======== Data extracts

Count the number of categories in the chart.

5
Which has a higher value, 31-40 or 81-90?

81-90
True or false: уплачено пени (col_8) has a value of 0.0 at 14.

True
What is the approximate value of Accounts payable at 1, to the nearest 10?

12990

================
======== Data extracts

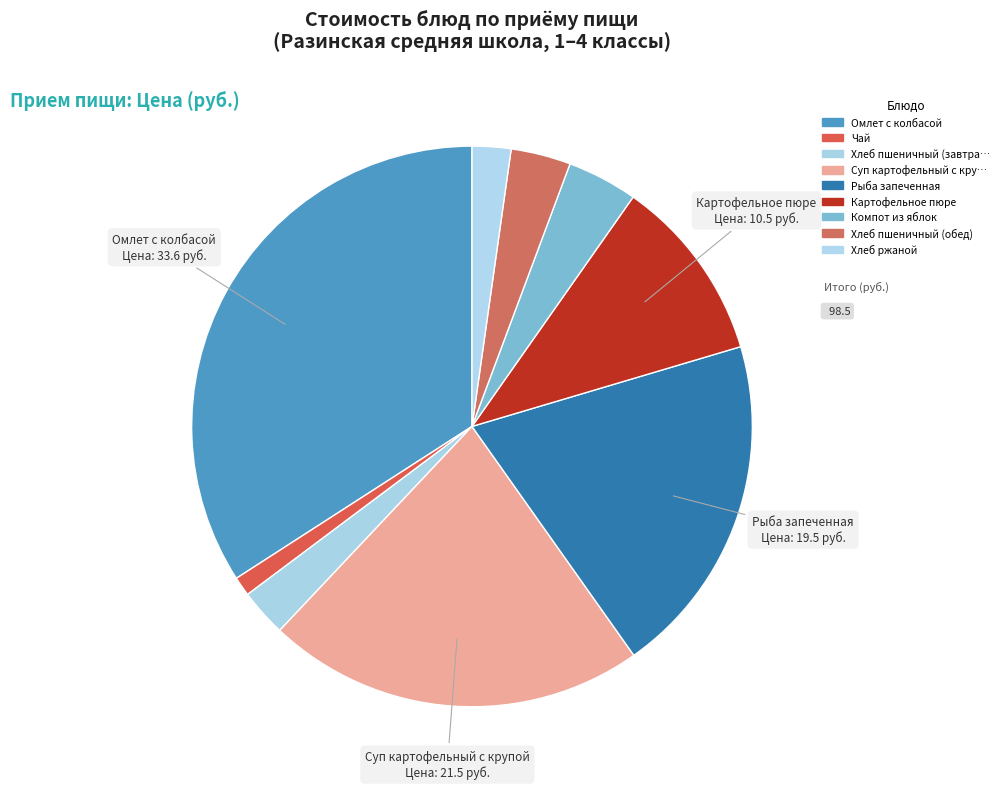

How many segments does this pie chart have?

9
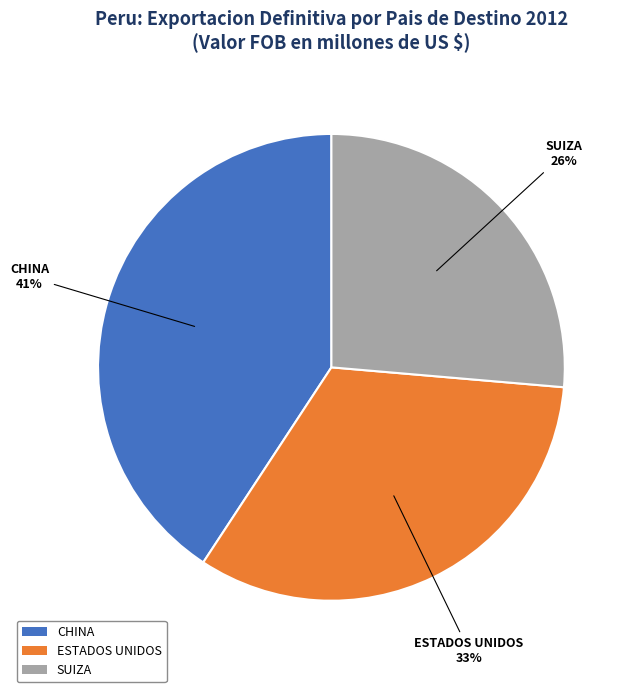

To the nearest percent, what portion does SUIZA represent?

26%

================
======== Data extracts

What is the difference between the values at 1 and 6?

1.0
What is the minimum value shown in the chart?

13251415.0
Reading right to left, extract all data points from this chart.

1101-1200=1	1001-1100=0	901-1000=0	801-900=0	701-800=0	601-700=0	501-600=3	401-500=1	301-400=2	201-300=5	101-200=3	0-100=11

================

◆ Instructions to follow
Copy the material verbatim, starting at the line containing "Count the number of categories in the chart." and ending at the line containing "What is the approximate".

◆ Answer space
Count the number of categories in the chart.

5
Which has a higher value, 31-40 or 81-90?

81-90
True or false: уплачено пени (col_8) has a value of 0.0 at 14.

True
What is the approximate value of Accounts payable at 1, to the nearest 10?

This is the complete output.